Christenson, C.M. (1997, November-December). Making strategy: Learning by doing. Harvard Business Review, 141-156.

 

With practice and the right process, executives can develop a core competence in strategic thinking.


Think of the great corporate strategies of yesteryear: GM’s vertical integration and design of cars, Sears’s reliable, reasonably-price goods sold in stores in growing suburbs…  Sears and GM developed winning strategies for the time, but like countless other companies, once they found a strategy that works, they wanted to use it, not change it.  As a result of this active ineria, most management teams do not develop a competence in strategic thinking.
           
In Making Strategy, Harvard Business School Professor and best-selling author Clayton Christensen makes the case that two particular challenges exist in developing and implementing competitive strategies.  First, managers must ensure that the strategy is not a reflection of the biases of the management team.  Second, manager must ensure that once a company has outlined a viable strategy, it allocates resources in a way that accurately reflects the strategy. 

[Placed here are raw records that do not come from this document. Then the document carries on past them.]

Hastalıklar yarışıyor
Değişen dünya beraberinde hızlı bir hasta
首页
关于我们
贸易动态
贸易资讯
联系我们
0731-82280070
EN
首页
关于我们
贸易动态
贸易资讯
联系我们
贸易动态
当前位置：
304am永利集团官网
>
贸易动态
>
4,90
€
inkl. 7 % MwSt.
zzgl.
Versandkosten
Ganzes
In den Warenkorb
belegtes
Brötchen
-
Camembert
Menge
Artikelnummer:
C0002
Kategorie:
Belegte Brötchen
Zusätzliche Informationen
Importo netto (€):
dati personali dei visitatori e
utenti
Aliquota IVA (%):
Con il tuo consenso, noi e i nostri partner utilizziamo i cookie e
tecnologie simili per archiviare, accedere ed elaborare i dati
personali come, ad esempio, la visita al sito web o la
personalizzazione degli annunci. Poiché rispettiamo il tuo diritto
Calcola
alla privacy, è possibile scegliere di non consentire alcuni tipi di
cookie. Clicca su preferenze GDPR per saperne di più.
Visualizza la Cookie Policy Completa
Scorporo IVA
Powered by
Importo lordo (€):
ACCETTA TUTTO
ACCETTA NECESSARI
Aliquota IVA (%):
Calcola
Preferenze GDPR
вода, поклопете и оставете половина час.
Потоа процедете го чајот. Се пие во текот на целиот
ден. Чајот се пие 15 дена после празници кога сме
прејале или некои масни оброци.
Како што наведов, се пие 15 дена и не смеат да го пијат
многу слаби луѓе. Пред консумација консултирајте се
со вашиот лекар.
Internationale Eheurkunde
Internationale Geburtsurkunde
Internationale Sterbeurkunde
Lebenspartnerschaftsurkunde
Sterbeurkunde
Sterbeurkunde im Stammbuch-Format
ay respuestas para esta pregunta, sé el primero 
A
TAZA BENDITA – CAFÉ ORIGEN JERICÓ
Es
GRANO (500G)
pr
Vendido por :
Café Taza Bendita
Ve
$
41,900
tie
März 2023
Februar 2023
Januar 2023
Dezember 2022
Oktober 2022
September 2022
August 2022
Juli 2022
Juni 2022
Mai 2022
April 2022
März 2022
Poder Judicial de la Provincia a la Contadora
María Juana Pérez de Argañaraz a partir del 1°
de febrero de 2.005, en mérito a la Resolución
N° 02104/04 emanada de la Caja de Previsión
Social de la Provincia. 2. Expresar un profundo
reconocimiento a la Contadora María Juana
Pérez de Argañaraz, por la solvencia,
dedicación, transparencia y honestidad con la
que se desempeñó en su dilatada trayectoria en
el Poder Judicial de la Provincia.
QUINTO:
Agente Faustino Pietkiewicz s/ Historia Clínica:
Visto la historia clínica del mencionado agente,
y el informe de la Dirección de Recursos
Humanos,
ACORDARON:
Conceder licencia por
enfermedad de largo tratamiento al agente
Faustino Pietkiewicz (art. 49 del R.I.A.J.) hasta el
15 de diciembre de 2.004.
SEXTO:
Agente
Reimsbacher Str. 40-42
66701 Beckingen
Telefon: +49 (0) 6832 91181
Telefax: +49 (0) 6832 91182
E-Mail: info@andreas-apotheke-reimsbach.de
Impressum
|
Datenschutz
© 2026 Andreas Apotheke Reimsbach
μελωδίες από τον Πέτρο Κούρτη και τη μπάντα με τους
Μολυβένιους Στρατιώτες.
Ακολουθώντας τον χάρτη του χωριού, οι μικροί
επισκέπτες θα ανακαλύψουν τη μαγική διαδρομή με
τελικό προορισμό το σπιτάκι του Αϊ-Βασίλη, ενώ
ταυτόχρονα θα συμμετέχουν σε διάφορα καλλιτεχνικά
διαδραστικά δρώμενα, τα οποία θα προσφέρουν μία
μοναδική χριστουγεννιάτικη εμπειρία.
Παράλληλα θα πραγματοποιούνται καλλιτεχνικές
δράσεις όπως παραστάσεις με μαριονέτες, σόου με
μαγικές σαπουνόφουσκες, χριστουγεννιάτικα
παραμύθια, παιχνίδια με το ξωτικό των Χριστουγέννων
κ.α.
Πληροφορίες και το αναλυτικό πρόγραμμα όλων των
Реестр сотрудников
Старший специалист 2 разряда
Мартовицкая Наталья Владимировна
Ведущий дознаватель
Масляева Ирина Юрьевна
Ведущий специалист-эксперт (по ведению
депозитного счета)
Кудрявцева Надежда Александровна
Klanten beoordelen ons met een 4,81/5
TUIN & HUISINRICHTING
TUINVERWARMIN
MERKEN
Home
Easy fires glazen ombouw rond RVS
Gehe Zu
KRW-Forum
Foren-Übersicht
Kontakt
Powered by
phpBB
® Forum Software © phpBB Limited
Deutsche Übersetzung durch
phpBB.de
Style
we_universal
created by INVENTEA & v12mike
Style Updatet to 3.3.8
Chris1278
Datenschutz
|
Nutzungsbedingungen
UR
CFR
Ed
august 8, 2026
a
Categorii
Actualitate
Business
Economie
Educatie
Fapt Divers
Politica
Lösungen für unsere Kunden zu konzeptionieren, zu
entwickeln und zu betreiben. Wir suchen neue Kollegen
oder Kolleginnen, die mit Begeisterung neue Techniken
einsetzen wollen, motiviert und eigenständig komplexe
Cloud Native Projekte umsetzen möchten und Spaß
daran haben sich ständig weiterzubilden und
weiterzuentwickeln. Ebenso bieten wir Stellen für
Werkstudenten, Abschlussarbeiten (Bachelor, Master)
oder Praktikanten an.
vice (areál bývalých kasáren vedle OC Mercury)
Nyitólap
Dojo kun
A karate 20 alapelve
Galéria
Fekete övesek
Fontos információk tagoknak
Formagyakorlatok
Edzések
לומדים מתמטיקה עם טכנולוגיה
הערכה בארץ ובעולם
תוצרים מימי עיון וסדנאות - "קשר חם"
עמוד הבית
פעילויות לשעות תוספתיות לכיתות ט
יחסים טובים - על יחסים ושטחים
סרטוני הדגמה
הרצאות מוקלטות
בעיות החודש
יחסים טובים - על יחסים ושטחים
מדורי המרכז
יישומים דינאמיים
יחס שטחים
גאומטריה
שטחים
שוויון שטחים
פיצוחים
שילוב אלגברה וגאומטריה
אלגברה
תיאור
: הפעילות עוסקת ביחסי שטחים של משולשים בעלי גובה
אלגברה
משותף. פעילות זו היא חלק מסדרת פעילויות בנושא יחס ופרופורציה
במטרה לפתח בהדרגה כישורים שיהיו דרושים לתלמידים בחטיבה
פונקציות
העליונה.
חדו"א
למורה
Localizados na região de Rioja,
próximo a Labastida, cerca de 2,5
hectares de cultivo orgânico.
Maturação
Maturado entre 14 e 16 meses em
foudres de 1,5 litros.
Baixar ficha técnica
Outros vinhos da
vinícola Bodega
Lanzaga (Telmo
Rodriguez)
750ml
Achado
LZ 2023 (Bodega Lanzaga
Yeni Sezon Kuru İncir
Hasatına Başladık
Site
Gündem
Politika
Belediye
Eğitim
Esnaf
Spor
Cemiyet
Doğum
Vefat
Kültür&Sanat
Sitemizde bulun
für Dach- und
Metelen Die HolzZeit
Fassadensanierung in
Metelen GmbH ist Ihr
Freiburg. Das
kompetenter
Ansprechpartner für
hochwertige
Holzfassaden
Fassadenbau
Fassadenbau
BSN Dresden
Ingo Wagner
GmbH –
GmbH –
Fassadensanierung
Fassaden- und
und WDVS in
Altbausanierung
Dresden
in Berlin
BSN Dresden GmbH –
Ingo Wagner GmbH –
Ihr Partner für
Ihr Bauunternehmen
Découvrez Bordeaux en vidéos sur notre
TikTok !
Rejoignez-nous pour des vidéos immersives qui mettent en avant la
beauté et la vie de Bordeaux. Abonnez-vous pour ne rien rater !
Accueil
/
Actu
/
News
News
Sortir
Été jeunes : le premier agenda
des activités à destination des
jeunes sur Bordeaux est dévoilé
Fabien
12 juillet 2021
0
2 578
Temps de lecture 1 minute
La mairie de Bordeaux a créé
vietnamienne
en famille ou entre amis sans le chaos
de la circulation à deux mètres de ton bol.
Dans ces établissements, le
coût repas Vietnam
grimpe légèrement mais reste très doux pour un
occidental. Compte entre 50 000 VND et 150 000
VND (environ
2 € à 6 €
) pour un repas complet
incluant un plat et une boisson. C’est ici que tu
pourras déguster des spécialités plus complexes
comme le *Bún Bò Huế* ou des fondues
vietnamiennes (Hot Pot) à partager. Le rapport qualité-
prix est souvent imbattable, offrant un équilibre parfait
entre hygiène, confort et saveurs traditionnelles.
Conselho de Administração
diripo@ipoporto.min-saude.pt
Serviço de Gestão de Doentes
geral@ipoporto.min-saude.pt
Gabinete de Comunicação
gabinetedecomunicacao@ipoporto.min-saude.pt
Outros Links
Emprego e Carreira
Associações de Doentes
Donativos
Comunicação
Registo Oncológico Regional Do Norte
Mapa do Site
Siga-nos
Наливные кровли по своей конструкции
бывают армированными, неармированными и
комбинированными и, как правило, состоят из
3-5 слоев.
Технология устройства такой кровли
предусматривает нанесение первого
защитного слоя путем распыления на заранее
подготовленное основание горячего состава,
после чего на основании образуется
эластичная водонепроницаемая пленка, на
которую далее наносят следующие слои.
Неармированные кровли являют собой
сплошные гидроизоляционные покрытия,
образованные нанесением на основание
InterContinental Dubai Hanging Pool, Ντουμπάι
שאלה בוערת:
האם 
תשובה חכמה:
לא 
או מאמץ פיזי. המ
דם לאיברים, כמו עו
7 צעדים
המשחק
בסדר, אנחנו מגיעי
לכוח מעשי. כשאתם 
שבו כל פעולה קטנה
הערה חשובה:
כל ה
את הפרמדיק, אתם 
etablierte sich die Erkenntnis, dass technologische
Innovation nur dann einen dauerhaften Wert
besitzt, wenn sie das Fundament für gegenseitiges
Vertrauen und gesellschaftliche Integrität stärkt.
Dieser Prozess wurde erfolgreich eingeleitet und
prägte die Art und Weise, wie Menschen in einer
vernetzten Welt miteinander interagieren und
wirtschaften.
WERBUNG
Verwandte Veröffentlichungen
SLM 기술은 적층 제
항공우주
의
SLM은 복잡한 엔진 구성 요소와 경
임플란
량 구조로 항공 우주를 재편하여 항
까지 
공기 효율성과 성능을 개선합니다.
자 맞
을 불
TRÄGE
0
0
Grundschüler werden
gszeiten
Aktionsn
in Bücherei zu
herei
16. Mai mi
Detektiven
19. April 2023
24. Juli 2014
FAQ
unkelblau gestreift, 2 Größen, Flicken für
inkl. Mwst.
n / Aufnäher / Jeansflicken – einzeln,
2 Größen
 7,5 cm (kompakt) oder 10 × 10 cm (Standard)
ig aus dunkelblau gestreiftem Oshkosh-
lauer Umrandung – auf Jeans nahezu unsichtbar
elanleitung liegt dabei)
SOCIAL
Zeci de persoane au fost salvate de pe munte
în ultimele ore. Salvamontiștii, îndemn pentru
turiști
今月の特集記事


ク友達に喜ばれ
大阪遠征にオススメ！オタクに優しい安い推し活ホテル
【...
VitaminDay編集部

Echoing a mantra from many of Christensen’s works, strategy (planning and thinking) is not just about best practices and benchmarking, it’s about identifying the driving forces affecting the company’s health.  This article presents a methodology executives can employ to conceive and implement a creative and coherent strategy – and the competency to repeatedly reassess the organization’s direction.  Such a competence can cultivate both managers’ strategic thinking and their understanding of how strategic are associated with the market.

Christensen recommends the following methodology for “making strategy”:

Stage One: Identify the Driving Forces in Your Company’s Competitive Environment
            - Brainstorm the driving forces
            - Map the driving forces
            - This will protect management from misguided distraction from quantitative
           figures tangential to strategy.
Stage Two: Formulate Strategy that Addresses the Driving Forces
            - Brainstorm ideas for what needs to be done and devise initiatives for each
           driving force
           - Create a strategy matrix
           - Map the functional strategies
Stage Three: Create a Plan for the Projects to Implement the Strategy
            - Caveat: Change can only be implemented if management uses a deliberate
            mechanism to guarantee the process used for distributing resources across
            projects mirrors the strategy.

By repeatedly following this methodology, Christensen maintains that management teams will grow a competence in strategic thinking.